> _WORK TO BE COMPLETED_: Exactly the lines below from the one with "35: (471, 437, 19.56)" up to and including the one with "54: (934, 464, 19.06)" make up the answer, with nothing else added.

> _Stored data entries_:
____

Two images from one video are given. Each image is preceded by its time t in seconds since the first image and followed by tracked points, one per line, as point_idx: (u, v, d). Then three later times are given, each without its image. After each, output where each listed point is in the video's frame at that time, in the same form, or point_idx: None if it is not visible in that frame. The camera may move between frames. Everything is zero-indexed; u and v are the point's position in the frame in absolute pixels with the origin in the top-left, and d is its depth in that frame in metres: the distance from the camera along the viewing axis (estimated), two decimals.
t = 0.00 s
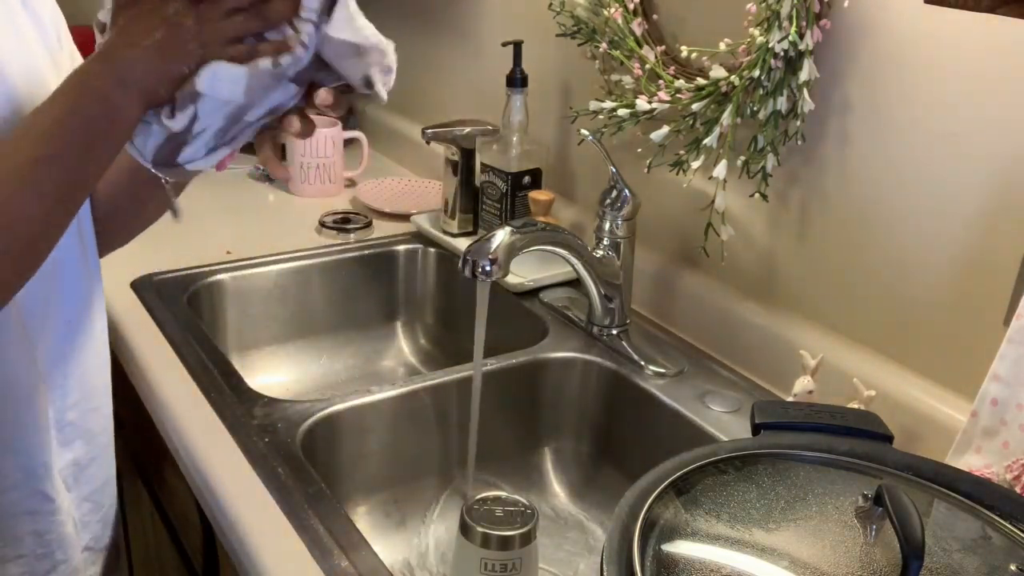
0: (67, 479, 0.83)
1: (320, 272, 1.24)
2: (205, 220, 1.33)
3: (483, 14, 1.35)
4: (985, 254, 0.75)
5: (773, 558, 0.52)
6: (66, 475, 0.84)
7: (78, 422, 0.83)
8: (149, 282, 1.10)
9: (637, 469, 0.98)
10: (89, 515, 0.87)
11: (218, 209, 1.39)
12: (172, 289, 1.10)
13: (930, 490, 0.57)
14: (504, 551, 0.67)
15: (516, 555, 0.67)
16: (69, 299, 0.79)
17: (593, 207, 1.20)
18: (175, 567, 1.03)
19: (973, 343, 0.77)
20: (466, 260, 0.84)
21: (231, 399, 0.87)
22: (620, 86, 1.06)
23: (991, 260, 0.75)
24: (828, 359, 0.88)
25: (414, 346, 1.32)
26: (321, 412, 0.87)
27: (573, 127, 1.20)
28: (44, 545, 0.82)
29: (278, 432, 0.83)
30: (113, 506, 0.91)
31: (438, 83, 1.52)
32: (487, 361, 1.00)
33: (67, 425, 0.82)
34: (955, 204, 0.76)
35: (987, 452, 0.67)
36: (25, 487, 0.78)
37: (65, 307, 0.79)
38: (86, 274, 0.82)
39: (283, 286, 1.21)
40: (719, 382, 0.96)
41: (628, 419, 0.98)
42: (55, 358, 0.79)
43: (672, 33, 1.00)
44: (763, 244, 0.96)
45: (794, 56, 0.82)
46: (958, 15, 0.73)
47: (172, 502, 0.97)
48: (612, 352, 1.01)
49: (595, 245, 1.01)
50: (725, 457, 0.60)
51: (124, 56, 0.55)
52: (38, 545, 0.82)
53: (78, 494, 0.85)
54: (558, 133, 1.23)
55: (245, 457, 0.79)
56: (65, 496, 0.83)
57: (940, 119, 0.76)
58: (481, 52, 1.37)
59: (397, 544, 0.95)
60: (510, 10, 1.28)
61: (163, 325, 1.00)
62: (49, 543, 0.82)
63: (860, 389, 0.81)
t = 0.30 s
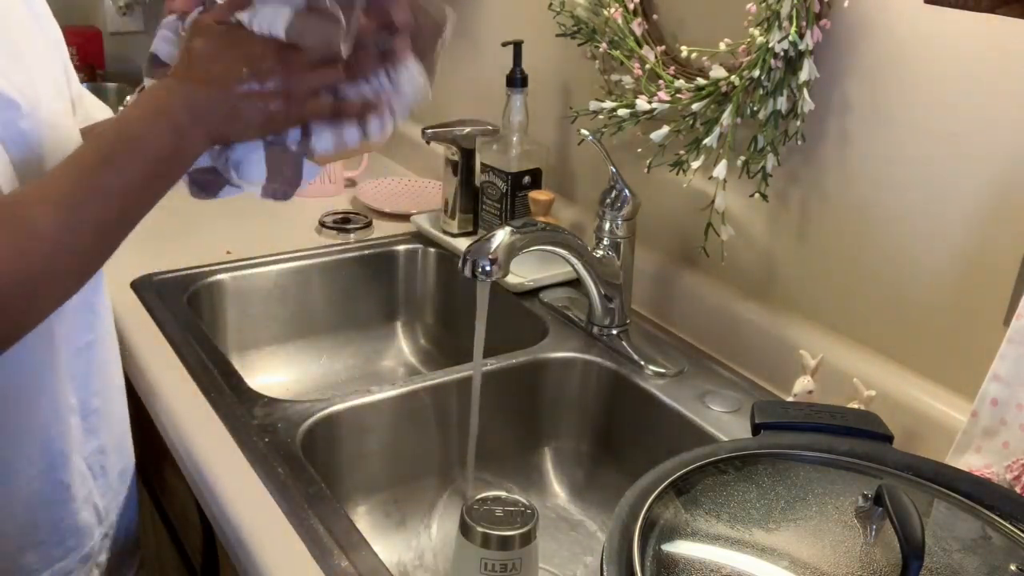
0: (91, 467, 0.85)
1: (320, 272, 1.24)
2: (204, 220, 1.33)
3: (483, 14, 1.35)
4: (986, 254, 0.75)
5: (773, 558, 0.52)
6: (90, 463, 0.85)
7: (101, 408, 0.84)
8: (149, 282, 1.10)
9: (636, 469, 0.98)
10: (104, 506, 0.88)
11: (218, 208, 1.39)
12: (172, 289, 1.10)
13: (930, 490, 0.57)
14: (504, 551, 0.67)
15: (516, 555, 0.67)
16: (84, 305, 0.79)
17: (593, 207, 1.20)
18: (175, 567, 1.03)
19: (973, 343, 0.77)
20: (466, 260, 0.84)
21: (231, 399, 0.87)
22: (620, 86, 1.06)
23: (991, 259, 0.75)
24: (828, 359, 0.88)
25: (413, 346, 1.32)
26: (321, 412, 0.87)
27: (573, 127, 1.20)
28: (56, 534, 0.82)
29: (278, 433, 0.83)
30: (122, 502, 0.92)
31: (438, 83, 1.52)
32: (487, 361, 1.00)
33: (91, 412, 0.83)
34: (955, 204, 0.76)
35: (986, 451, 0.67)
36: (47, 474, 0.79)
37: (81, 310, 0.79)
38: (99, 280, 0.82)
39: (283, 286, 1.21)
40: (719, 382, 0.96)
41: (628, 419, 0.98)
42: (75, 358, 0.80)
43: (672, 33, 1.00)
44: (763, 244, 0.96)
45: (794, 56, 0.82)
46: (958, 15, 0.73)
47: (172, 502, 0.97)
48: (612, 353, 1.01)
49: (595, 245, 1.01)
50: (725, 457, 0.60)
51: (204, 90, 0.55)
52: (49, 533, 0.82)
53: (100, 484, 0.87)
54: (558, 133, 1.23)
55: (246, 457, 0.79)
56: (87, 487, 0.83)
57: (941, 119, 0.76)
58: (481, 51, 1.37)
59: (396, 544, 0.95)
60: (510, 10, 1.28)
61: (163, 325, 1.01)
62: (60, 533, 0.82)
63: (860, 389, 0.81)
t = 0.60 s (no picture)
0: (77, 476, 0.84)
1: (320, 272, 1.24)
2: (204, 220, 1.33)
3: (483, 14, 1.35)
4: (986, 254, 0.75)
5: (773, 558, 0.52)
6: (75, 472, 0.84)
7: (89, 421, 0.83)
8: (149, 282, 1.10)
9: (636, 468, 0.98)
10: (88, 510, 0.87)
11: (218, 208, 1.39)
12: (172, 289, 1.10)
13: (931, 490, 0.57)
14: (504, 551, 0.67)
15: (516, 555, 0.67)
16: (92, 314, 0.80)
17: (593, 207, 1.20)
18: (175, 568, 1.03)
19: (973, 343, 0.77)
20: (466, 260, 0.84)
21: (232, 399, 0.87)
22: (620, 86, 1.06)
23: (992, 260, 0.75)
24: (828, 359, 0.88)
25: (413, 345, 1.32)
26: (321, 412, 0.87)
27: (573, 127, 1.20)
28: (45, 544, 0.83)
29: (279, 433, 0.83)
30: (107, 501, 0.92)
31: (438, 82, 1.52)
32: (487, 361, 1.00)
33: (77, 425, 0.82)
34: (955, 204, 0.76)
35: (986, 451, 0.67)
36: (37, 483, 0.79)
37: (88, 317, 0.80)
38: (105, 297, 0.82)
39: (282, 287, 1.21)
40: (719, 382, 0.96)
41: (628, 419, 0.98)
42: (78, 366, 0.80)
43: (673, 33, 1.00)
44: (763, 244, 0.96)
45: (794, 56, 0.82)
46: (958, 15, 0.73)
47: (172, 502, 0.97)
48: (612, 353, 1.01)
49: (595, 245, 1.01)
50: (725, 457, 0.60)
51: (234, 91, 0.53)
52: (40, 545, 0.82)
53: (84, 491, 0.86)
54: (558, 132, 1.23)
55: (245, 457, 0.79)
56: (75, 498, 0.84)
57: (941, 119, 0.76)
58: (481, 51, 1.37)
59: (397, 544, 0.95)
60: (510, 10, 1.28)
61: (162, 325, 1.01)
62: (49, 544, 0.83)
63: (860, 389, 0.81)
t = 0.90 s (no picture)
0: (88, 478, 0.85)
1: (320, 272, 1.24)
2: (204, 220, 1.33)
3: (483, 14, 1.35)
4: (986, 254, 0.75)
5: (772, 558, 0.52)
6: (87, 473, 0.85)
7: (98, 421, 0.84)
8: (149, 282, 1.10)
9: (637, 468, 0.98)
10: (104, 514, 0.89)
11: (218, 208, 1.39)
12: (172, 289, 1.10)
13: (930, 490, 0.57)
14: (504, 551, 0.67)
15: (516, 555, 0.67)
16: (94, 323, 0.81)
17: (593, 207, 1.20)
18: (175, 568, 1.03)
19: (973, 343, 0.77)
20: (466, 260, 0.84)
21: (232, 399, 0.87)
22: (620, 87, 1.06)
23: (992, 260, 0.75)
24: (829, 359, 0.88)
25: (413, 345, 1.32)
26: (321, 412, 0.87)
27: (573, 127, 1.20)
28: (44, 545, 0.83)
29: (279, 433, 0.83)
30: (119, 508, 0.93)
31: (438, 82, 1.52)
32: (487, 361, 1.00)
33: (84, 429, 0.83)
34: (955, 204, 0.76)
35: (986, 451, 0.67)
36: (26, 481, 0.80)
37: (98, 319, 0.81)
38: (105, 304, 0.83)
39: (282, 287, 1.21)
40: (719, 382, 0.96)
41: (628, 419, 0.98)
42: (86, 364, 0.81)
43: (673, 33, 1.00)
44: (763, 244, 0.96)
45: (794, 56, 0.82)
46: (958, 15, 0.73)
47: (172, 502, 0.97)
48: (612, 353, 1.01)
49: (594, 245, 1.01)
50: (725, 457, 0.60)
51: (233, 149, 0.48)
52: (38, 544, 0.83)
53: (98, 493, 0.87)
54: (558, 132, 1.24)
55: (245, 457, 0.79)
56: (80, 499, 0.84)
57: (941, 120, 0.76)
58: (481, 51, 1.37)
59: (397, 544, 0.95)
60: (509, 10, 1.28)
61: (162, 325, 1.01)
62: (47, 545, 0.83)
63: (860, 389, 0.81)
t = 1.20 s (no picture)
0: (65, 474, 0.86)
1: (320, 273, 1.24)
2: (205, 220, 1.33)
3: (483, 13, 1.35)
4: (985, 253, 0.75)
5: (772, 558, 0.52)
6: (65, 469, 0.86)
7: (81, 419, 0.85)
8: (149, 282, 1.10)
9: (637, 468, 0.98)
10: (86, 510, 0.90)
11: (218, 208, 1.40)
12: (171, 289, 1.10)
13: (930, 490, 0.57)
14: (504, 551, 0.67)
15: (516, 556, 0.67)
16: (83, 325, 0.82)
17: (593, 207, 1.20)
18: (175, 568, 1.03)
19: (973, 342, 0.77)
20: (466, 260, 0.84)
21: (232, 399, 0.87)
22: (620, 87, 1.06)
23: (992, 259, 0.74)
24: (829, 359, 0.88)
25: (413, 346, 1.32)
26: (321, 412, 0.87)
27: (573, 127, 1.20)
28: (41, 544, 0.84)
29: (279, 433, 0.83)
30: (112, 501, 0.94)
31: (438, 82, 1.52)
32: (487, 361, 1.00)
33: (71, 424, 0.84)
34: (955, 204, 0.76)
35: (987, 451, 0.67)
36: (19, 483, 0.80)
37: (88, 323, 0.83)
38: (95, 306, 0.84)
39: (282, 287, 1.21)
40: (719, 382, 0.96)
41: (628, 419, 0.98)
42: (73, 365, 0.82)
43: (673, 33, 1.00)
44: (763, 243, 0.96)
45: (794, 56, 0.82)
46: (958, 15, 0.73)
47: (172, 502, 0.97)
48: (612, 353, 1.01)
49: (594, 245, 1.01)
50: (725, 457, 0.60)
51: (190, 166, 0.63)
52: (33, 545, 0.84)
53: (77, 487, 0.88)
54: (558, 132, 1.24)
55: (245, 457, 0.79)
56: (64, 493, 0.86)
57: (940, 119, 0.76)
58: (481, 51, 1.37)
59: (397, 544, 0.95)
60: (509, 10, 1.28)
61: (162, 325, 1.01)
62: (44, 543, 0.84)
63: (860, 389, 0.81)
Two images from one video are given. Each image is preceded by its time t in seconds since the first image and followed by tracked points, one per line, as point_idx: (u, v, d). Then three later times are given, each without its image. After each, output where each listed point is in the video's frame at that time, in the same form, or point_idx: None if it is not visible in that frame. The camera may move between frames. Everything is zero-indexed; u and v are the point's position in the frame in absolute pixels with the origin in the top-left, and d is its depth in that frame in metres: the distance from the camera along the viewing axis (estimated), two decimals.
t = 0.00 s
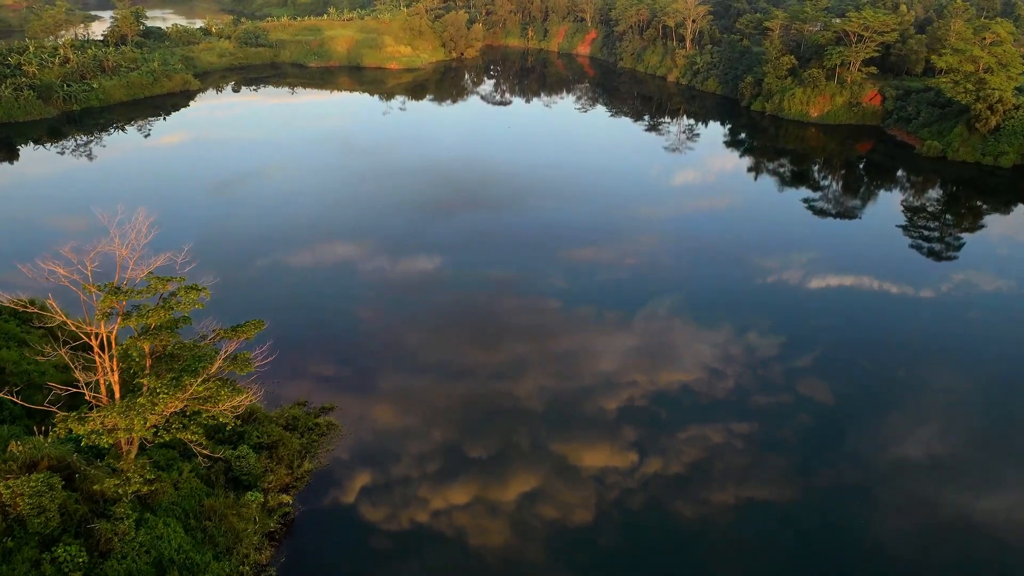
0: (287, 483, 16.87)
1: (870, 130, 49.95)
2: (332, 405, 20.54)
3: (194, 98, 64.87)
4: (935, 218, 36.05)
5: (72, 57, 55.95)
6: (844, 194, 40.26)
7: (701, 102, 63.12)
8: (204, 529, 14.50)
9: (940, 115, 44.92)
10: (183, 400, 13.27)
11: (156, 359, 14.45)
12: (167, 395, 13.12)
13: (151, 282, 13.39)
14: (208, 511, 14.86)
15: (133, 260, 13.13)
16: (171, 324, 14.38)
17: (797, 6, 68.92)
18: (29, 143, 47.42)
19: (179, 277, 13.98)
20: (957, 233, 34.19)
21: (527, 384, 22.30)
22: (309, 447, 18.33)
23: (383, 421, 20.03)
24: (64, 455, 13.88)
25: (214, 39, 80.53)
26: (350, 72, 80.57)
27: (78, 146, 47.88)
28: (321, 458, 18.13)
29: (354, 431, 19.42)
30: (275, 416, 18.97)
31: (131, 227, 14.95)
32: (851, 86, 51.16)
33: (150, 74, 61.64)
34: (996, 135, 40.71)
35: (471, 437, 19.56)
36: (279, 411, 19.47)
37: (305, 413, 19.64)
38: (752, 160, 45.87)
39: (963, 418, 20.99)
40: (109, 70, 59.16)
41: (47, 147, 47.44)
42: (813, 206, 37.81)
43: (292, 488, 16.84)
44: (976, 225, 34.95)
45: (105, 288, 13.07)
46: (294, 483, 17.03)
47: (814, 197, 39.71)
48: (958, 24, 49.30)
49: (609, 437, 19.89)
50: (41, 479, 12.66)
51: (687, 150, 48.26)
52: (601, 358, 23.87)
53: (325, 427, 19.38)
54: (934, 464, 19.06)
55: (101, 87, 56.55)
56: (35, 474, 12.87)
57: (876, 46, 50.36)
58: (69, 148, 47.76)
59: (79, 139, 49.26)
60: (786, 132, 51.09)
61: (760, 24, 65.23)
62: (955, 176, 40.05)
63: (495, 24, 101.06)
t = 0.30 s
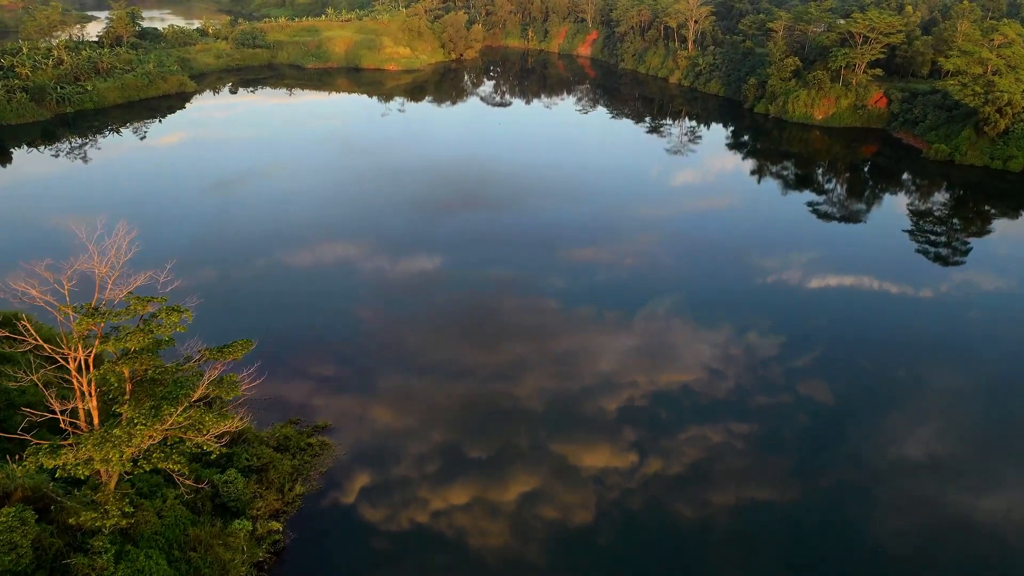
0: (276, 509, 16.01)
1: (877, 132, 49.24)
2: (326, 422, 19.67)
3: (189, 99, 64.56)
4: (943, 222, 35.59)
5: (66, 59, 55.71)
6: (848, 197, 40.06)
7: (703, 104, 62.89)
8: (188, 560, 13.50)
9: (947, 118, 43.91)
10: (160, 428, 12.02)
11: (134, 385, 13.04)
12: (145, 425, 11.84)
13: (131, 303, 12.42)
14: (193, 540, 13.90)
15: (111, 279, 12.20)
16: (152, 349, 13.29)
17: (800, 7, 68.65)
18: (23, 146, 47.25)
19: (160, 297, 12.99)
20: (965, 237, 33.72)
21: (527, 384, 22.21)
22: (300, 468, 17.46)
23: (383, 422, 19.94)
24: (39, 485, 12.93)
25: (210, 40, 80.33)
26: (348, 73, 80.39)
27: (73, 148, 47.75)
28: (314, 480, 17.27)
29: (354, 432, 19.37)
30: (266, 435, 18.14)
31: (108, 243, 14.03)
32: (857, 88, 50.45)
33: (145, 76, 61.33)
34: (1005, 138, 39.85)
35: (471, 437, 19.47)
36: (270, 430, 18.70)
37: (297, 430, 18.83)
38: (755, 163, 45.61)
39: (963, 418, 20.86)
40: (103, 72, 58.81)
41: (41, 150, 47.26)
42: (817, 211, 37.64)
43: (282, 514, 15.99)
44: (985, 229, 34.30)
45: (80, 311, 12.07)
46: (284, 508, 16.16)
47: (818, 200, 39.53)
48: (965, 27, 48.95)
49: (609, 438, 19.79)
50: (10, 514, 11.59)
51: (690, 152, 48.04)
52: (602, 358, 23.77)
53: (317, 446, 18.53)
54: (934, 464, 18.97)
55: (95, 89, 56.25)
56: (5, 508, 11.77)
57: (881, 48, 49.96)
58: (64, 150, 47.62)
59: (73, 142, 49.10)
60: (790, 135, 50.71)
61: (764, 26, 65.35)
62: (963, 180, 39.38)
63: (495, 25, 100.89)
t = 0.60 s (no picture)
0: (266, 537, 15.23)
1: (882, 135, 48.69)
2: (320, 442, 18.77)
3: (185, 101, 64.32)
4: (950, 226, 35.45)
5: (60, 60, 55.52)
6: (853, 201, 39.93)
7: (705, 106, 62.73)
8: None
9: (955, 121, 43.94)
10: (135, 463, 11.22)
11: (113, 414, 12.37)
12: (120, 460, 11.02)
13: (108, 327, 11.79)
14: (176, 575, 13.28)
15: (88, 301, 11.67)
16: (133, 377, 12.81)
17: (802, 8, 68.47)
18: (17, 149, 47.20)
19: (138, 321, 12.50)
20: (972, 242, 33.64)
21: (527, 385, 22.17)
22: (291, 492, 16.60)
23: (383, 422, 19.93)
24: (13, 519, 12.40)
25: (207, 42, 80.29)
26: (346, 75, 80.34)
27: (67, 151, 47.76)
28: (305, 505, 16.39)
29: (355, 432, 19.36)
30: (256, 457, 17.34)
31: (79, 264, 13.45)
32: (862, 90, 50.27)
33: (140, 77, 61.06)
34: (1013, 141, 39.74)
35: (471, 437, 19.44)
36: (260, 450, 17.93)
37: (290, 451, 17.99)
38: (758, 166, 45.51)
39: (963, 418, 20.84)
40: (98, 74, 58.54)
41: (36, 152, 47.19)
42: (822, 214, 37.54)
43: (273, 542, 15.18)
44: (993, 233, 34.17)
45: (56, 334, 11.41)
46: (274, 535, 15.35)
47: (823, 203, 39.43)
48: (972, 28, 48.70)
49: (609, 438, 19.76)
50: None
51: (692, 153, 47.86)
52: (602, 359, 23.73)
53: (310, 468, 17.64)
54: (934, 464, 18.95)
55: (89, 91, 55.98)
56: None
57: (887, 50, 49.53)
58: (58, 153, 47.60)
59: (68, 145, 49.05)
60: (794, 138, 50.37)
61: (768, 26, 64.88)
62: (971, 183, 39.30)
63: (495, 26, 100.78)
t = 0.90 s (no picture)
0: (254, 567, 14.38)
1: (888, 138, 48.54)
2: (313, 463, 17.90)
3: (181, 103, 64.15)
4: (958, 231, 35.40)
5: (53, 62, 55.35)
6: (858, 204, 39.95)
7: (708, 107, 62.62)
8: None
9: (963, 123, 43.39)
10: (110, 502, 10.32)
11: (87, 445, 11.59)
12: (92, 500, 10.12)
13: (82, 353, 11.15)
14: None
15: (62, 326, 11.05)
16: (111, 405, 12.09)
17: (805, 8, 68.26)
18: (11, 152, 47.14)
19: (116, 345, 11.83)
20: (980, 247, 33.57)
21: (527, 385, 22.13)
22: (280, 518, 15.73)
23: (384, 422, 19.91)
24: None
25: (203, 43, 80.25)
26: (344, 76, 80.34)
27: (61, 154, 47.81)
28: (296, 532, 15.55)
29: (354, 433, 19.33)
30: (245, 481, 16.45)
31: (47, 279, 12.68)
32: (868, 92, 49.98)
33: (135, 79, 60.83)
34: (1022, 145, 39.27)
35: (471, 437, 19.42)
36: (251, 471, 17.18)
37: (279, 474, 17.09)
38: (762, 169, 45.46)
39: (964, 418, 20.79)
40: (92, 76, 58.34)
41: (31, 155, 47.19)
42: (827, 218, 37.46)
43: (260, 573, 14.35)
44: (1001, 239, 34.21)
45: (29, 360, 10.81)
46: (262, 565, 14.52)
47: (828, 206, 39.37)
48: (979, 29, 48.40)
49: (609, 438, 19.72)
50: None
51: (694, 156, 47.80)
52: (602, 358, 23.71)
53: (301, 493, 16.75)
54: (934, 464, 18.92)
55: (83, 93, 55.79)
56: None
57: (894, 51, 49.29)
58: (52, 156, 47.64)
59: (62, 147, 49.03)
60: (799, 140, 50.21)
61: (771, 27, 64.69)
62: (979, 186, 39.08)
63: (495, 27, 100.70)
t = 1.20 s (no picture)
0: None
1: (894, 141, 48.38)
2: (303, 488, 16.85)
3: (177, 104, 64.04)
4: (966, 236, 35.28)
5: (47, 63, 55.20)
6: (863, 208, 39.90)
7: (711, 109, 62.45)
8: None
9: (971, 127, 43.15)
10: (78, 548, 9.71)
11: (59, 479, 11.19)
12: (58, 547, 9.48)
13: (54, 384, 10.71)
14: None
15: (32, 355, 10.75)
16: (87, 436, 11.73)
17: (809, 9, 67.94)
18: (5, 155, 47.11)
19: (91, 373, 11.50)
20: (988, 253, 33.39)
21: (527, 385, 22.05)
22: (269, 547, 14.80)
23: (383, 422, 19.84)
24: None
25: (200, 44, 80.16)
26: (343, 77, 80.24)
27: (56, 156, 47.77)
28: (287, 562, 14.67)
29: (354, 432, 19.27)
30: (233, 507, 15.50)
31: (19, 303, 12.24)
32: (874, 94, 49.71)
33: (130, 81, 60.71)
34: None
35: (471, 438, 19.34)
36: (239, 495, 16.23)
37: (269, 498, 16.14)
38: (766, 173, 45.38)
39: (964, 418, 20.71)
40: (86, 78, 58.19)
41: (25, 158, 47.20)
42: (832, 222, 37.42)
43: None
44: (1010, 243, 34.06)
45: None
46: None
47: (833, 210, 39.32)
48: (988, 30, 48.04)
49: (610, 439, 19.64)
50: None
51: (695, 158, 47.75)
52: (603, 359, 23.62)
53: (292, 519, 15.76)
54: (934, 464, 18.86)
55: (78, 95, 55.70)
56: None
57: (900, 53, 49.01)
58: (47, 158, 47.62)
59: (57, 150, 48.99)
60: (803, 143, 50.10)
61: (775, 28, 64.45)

____

> _RESPONSE FOR THIS EXERCISE_:
35: (471, 437, 19.56)
36: (279, 411, 19.47)
37: (305, 413, 19.64)
38: (752, 160, 45.87)
39: (963, 418, 20.99)
40: (109, 70, 59.16)
41: (47, 147, 47.44)
42: (813, 206, 37.81)
43: (292, 488, 16.84)
44: (976, 225, 34.95)
45: (105, 288, 13.07)
46: (294, 483, 17.03)
47: (814, 197, 39.71)
48: (958, 24, 49.30)
49: (609, 437, 19.89)
50: (41, 479, 12.66)
51: (687, 150, 48.26)
52: (601, 358, 23.87)
53: (325, 427, 19.38)
54: (934, 464, 19.06)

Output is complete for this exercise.